At press time, the White House and Senate GOP leaders were still short of the votes to renew provisions of the Patriot Act set to expire on Dec. 31.
On Friday, four Republicans and all but two Democrats opposed a move to end a filibuster and vote on reauthorizing the 2001 law. Instead, they are urging a three-month extension to reopen negotiations to boost protections for civil liberties.
Several senators cited disclosures of a secret US eavesdropping program in that morning's New York Times as the basis for their "no" vote. Democrats say as many as eight votes were swayed by the report. "We had 12 'possible leaners' going into the vote," says Sen. Richard Durbin of Illinois, the Democratic whip.
Citing conversations with senators who voted against the bill, Sen. Jon Kyl (R) of Arizona attributed the loss to fears of the abuse of government power. "There's a feeling out there and it's hard to go against that feeling," he says. Senator Kyl and other Republicans say they will keep pressing the need for the Patriot Act, which they say is widely misunderstood.
Scrapping his taped radio address hailing this week's Iraq elections, President Bush on Saturday instead lashed out at media, and at congressional critics of his decision to approve eavesdropping - without a warrant. Revealing such information in the press, he said, "is illegal, alerts our enemies, and endangers our country." He also said the Senate filibuster on the Patriot Act is "irresponsible, and it endangers of lives of our citizens."
In an interview with "Fox News Sunday," Democratic Senate leader Harry Reid acknowledged that he had been briefed on the eavesdropping program "a couple of months ago." But he added that "the president can't pass the buck on this one. It's his program." House Democratic leader Nancy Pelosi said she, too, had been briefed, and had raised "strong concerns" at the time, according to the Associated Press.
The dustup over domestic spying and the Patriot Act follows a series of congressional assaults on executive power, especially over the conduct of the war against terrorism.
Facing a revolt on Capitol Hill, Bush reversed his stand opposing a ban on "cruel, inhuman, or degrading" treatment of detainees.

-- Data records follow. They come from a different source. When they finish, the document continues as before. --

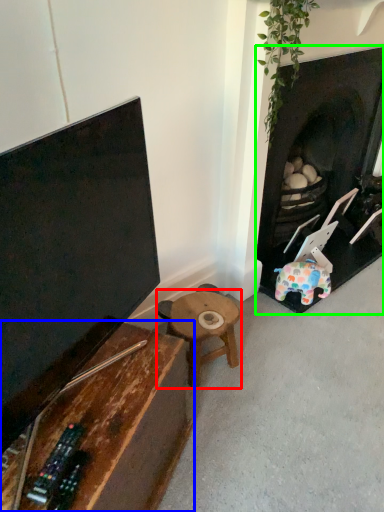
Question: Estimate the real-world distances between objects in this image. Which object is closer to table (highlighted by a red box), table (highlighted by a blue box) or fireplace (highlighted by a green box)?

Choices:
 (A) table
 (B) fireplace

Answer: (A)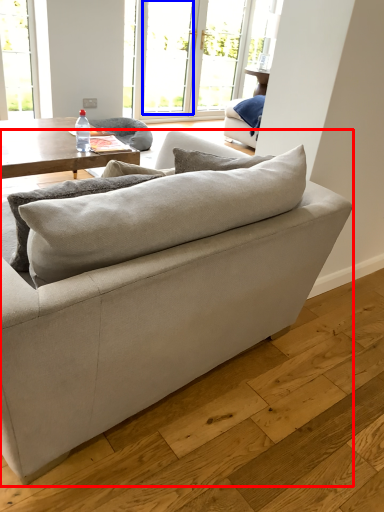
Question: Which object is further to the camera taking this photo, studio couch (highlighted by a red box) or window (highlighted by a blue box)?

Choices:
 (A) studio couch
 (B) window

Answer: (B)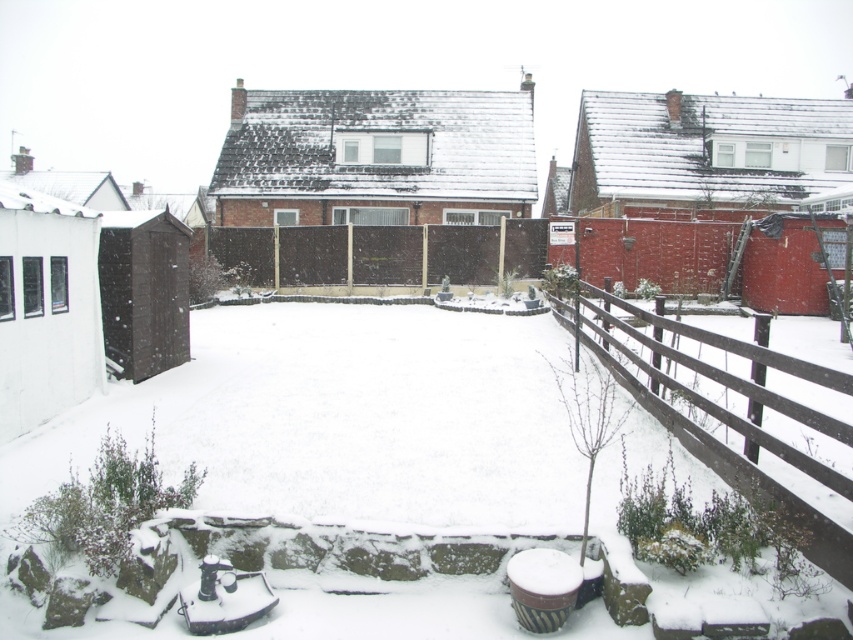
Question: Which point appears farthest from the camera in this image?

Choices:
 (A) (849, 396)
 (B) (335, 227)

Answer: (B)

Question: Which point is farther from the camera taking this photo?

Choices:
 (A) (515, 262)
 (B) (589, 296)

Answer: (A)

Question: Is brown wooden fence at lower right above brown wooden fence at center?

Choices:
 (A) yes
 (B) no

Answer: (B)

Question: Does brown wooden fence at lower right have a greater width compared to brown wooden fence at center?

Choices:
 (A) no
 (B) yes

Answer: (A)

Question: Is brown wooden fence at lower right closer to camera compared to brown wooden fence at center?

Choices:
 (A) yes
 (B) no

Answer: (A)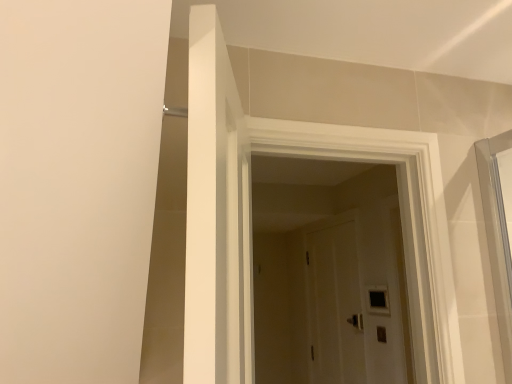
The width and height of the screenshot is (512, 384). Identify the location of white wooden door at center. (400, 199).

Describe the element at coordinates (400, 199) in the screenshot. The width and height of the screenshot is (512, 384). I see `white wooden door at center` at that location.

Where is `black glass window at center`? The image size is (512, 384). black glass window at center is located at coordinates (377, 299).

What do you see at coordinates (377, 299) in the screenshot? The image size is (512, 384). I see `black glass window at center` at bounding box center [377, 299].

What is the approximate height of black glass window at center?

It is 7.38 inches.

Where is `white wooden door at center`? white wooden door at center is located at coordinates (400, 199).

Would you say white wooden door at center is to the left or to the right of black glass window at center in the picture?

Clearly, white wooden door at center is on the left of black glass window at center in the image.

Is white wooden door at center further to camera compared to black glass window at center?

No, it is in front of black glass window at center.

Does point (399, 180) lie in front of point (387, 289)?

Yes, it is in front of point (387, 289).

From the image's perspective, which object appears higher, white wooden door at center or black glass window at center?

From the image's view, white wooden door at center is above.

From a real-world perspective, is white wooden door at center positioned over black glass window at center based on gravity?

Indeed, from a real-world perspective, white wooden door at center stands above black glass window at center.

Can you confirm if white wooden door at center is wider than black glass window at center?

Correct, the width of white wooden door at center exceeds that of black glass window at center.

Between white wooden door at center and black glass window at center, which one has less height?

Standing shorter between the two is black glass window at center.

Which of these two, white wooden door at center or black glass window at center, is smaller?

With smaller size is black glass window at center.

Looking at this image, is white wooden door at center not within black glass window at center?

Absolutely, white wooden door at center is external to black glass window at center.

The ban, proposed by Sen. John McCain (R) of Arizona, who survived years of torture in a North Vietnamese prison camp, won 90 votes in the Senate. In the House, 107 Republicans joined virtually all Democrats in passing the resolution.
"We have sent a message to the world that the United States is not like the terrorists," said Senator McCain at a White House news conference with the president on Thursday.
Congress is also ramping up for investigations of overseas detention centers, another story first disclosed in press reports, as well as Phase 2 of an investigation on whether the Bush administration exaggerated the prewar intelligence on Iraq. Democrats, who last month called the Senate into an unusual secret session to draw attention to this issue, say the investigation is now "moving along."
Rifts between Republicans and the White House also opened wide on immigration policy. In the House, many conservatives strongly opposed moves to include the president's guest worker fix in a bill to improve border security.
"In time of war the president gets a certain period when he has a freer hand, but inevitably that period ends. Congress eventually reasserts itself," says John Pitney, a professor of government at Claremont McKenna College in Claremont, Calif. "Legislative-executive tensions are now overriding party unity."